Greenhouse gas emissions have "changed our planet to the very poles," researchers say in announcing the milestone reading.
This post originally appeared at Inside Climate News.
The concentration of heat-trapping CO2 pollution in the atmosphere has passed the 400 parts per million (ppm) threshold in Antarctica for the first time in at least 800,000 years, and possibly as long as 4 million years, scientists reported this week.
The new measurements, reported by British and US research stations, show that every corner of the planet is being affected by the burning of fossil fuels, according to British Antarctic Survey (BAS) scientists who track environmental changes on the frozen continent.
“CO2 is rising faster than it was when we began measurements in the 1980s. We have changed our planet to the very poles,” sad British Antarctic Survey scientist Dr. David Vaughn, who reported on the readings from the Halley VI Research Station.
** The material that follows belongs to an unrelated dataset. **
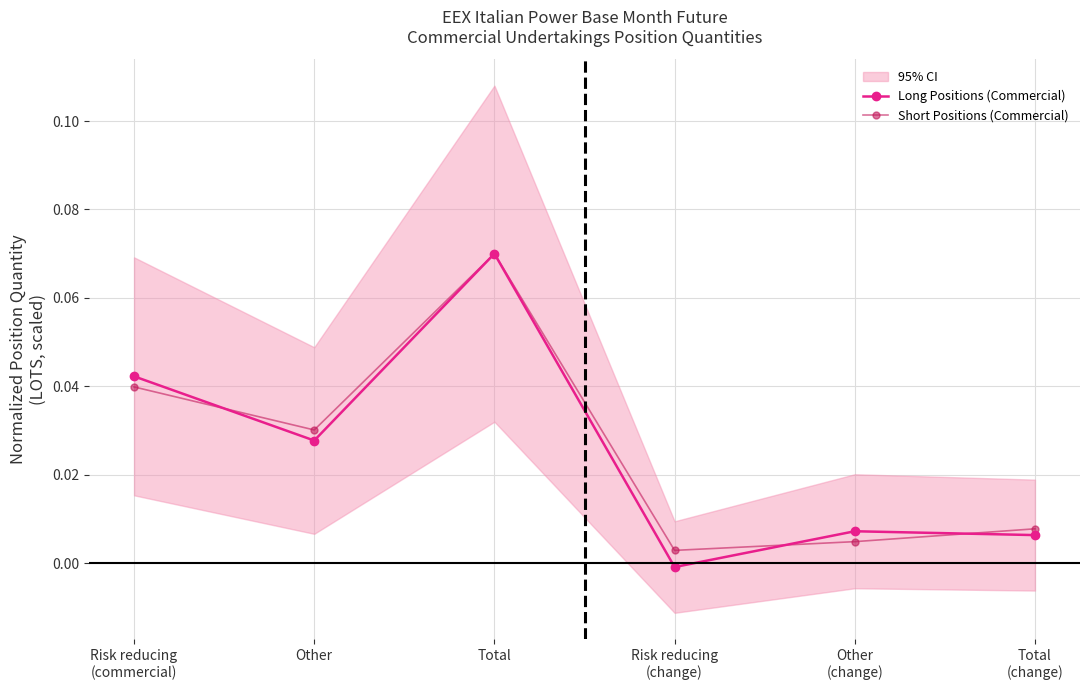

What is the approximate value of Long Positions (Commercial) at Total?

0.1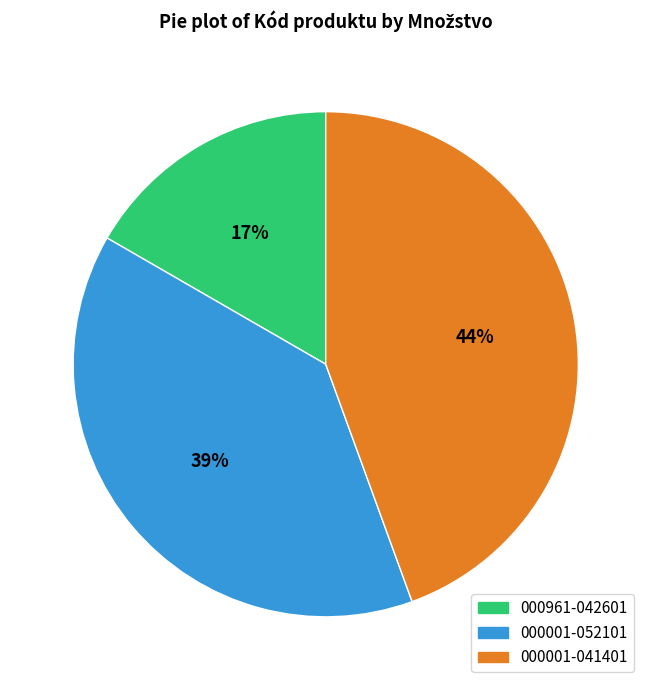

The 000001-052101 slice represents 39% of the pie. True or false?

True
Independently, researchers with the National Oceanic and Atmospheric Administration this week also reported a similar reading from the Amundsen-Scott South Pole Station.
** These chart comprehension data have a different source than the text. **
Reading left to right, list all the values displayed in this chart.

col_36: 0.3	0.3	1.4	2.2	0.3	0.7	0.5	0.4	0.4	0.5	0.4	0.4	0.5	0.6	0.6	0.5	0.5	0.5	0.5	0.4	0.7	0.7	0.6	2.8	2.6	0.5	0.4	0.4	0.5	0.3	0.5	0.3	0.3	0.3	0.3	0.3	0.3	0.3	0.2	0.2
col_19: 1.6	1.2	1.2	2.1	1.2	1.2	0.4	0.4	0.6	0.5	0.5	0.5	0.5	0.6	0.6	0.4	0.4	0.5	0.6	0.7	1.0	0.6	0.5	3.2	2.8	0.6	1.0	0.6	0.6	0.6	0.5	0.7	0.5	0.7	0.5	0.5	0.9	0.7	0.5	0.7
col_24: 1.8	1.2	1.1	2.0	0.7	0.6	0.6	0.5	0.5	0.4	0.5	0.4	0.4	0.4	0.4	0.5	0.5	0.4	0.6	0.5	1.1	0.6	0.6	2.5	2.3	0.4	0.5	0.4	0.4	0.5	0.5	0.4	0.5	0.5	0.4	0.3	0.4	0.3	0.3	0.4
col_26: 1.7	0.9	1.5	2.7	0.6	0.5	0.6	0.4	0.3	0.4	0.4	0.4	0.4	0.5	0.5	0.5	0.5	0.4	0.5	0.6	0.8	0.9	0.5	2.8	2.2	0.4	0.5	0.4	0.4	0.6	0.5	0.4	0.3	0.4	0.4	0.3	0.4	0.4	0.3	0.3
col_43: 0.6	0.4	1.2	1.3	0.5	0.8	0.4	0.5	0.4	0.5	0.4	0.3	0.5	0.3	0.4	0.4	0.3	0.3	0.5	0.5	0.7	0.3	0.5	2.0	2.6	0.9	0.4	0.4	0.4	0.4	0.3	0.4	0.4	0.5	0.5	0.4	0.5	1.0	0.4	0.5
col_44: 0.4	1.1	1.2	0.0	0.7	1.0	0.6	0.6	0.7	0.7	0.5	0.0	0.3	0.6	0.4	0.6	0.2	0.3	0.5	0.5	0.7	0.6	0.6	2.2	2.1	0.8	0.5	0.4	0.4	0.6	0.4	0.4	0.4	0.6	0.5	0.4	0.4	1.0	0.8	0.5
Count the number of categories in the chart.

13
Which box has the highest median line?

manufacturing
Before humans started wide-scale burning of coal, oil and gas in the mid-1800s, the CO2 level had been steady at about 280 ppm for many millennia. Since then, the concentration has increased in lockstep with fossil-fuel combustion, at a rate of about 2.1 ppm per year. The steady increase means more and more heat is trapped near the surface of the Earth, melting ice caps, intensifying heat waves and droughts, raising sea levelsand killing corals reefs.
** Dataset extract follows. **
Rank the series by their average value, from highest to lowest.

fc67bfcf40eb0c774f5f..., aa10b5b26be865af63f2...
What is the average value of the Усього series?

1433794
CO2 concentrations in the Northern Hemisphere first reached the 400 ppm level in 2013, said Pieter Tans, head of NOAA’s long-term greenhouse gas monitoring program. In 2014, they stayed above the mark for three months, and last year for five months. This year, climate trackers said they increased at a record rate and they’re set to stay above that level for many decades, if not centuries, depending on future fossil-fuel combustion.